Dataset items
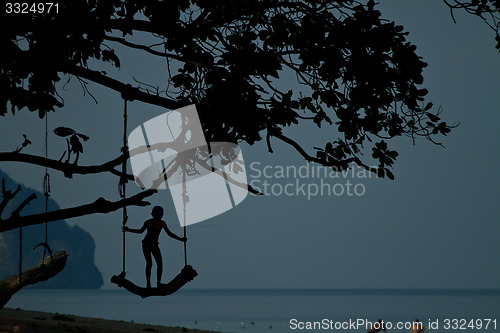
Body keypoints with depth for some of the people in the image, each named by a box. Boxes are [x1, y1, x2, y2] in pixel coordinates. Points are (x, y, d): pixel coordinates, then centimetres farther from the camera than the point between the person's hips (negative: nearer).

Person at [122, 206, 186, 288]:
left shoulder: (162, 223, -7)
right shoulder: (148, 222, -13)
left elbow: (169, 233, 4)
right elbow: (141, 231, 4)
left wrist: (180, 239, 0)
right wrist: (128, 230, -1)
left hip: (154, 245, 3)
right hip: (146, 244, -3)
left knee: (160, 263, -10)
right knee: (149, 263, -17)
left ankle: (158, 283, -1)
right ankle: (148, 283, -10)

[Problem statement] Gather every line of the material above that contains the string "right". Case counts.

[Reply to the task]
right shoulder: (148, 222, -13)
right elbow: (141, 231, 4)
right wrist: (128, 230, -1)
right hip: (146, 244, -3)
right knee: (149, 263, -17)
right ankle: (148, 283, -10)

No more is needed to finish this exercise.